Health Minister Marisol Touraine is due to present a law next month
that would stop cigarette manufacturers from printing their
distinctive logos on packages, Le Figaro newspaper reported on
Plain packaging, with the cigarette brand written in small lettering
under a graphic health warning, would be among a raft of radical
measures to curb smoking, including a ban on using e-cigarettes, or
"vaping", in public places, Le Figaro said.
Australia pioneered plain packaging for cigarettes in 2012 and
Britain, New Zealand and Ireland all plan similar bans.
In a statement, France's Health Ministry said it was studying
several options to curb smoking.
"We are far from the point of taking any decisions and no particular
course of action has been determined so far," the ministry said.
With its cafe culture and chain-smoking Nouvelle Vague movie stars,
France earned a reputation as a smokers' paradise after World War
Two. Iconic dark-tobacco brands like Gitanes, favored by Gainsbourg,
who smoked up to five packs a day, and Gauloises, preferred by
philosopher Jean-Paul Sartre, grew hugely popular, in part thanks to
their stylish packaging.
While the reputation sticks, smoking rates in France have since
plummeted. Less than a third of the population now lights up
regularly, which is about average for the European Union and down
sharply from nearly 60 percent in the 1960s.
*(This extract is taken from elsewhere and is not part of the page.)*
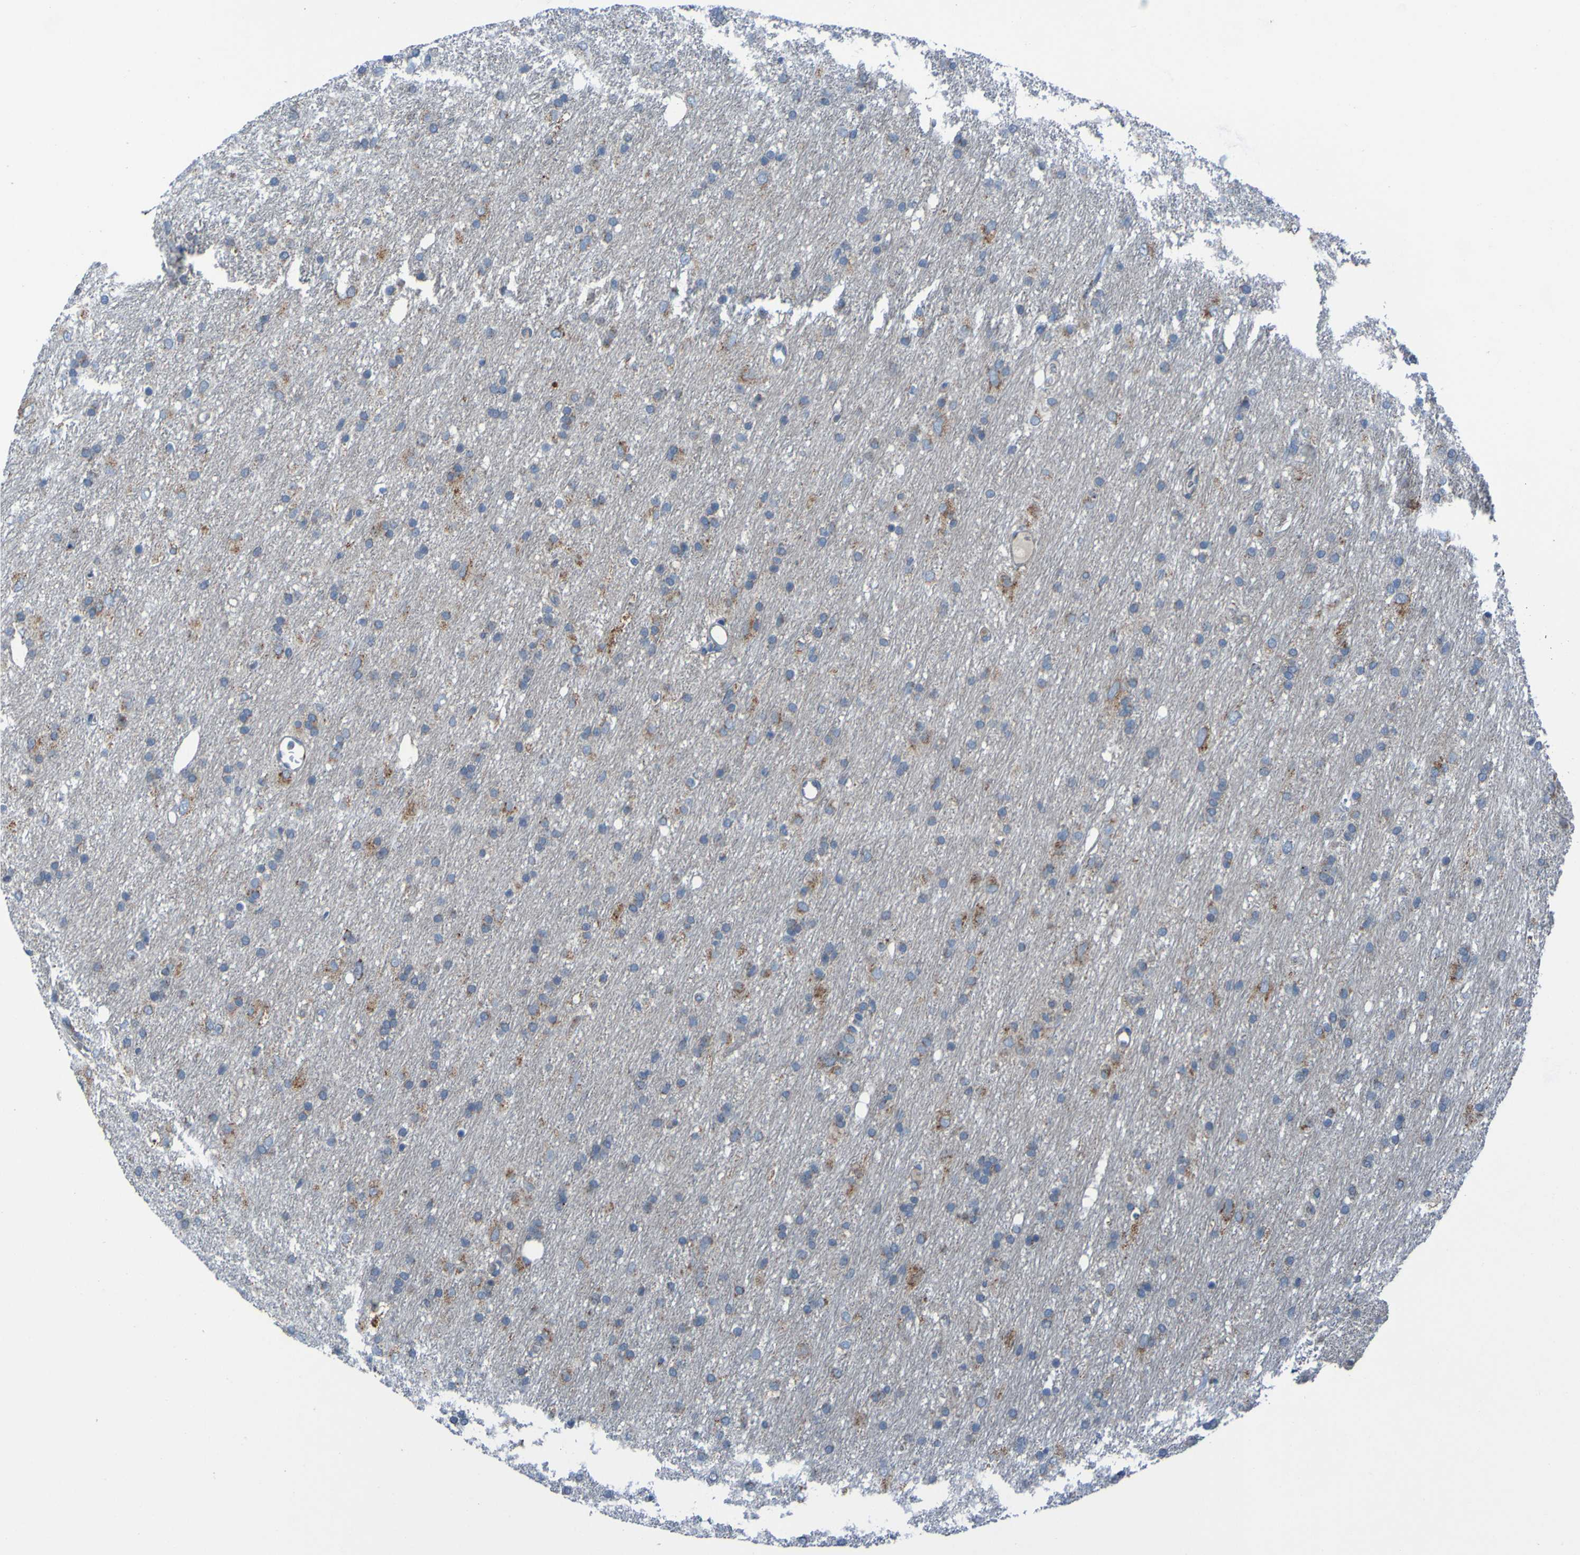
{"staining": {"intensity": "weak", "quantity": "25%-75%", "location": "cytoplasmic/membranous"}, "tissue": "glioma", "cell_type": "Tumor cells", "image_type": "cancer", "snomed": [{"axis": "morphology", "description": "Glioma, malignant, Low grade"}, {"axis": "topography", "description": "Brain"}], "caption": "Protein positivity by IHC shows weak cytoplasmic/membranous positivity in approximately 25%-75% of tumor cells in malignant glioma (low-grade).", "gene": "UNG", "patient": {"sex": "male", "age": 77}}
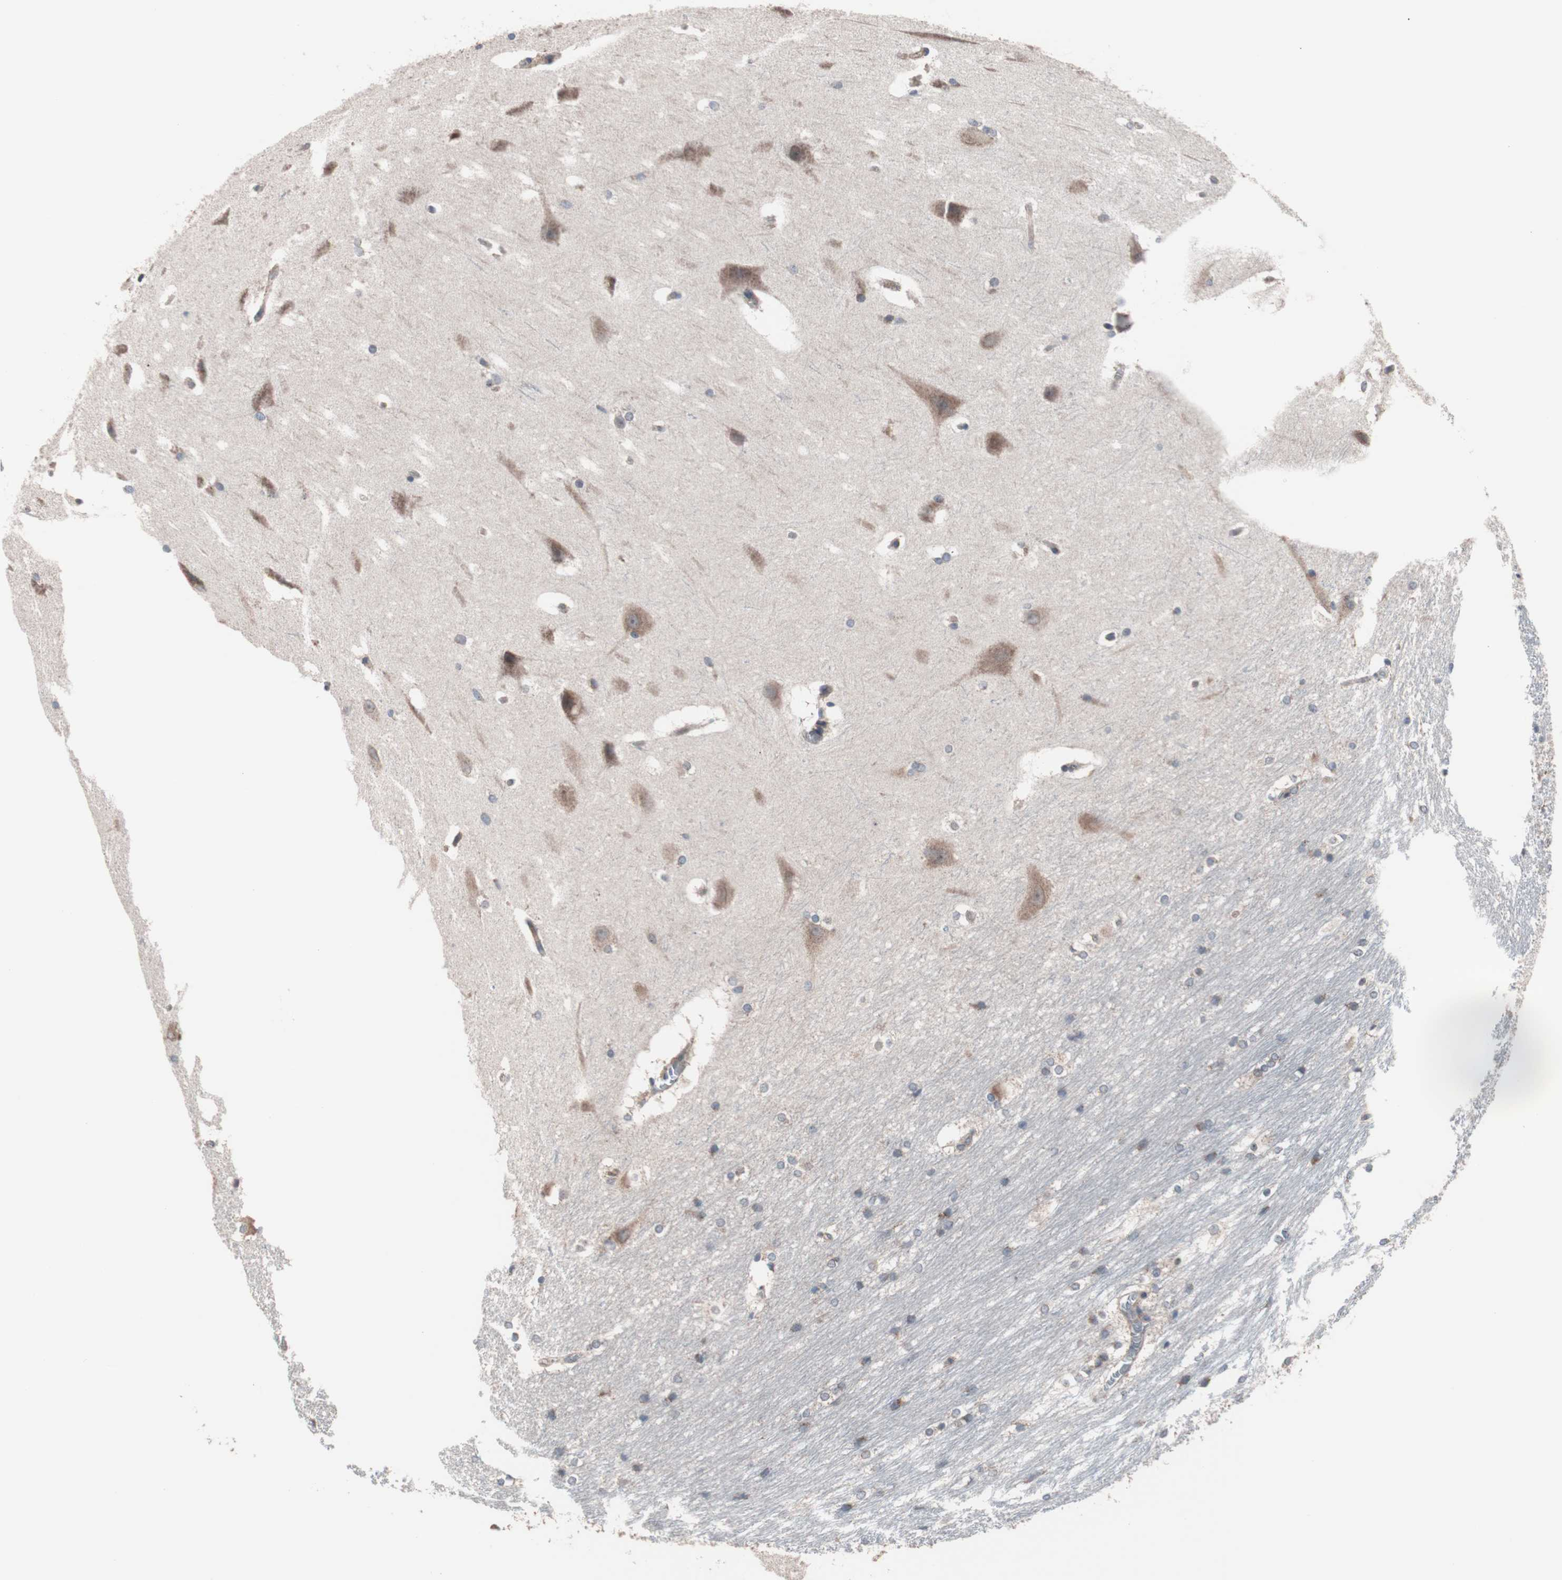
{"staining": {"intensity": "moderate", "quantity": "25%-75%", "location": "cytoplasmic/membranous"}, "tissue": "hippocampus", "cell_type": "Glial cells", "image_type": "normal", "snomed": [{"axis": "morphology", "description": "Normal tissue, NOS"}, {"axis": "topography", "description": "Hippocampus"}], "caption": "This histopathology image exhibits benign hippocampus stained with IHC to label a protein in brown. The cytoplasmic/membranous of glial cells show moderate positivity for the protein. Nuclei are counter-stained blue.", "gene": "CTTNBP2NL", "patient": {"sex": "female", "age": 19}}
Tough anti-tobacco laws were introduced in 1991 which banned smoking
in public places, forced cigarette manufacturers to display health
warnings on packets and forbade large-scale advertising on
billboards and TV.
Advocates of plain packaging argue that stripping packets of
eye-catching logos is effective in reducing smoking among young
people. Currently, one in three French people aged 15 to 19 is a
smoker, according to the Health Ministry.
As French smoking rates have declined, so has the country's
once-vibrant tobacco industry. The state-owned Seita brand that
produced Gauloises and Gitanes was bought by Britain's Imperial
Tobacco in 2008, and much of its production moved abroad.
In April, Imperial Tobacco announced the closure of the largest
Gauloise cigarette factory in France, prompting the factory's 327
workers to go on strike and hold five managers hostage on the
worksite, near Nantes, this week.
The managers were released on Thursday after a day of captivity.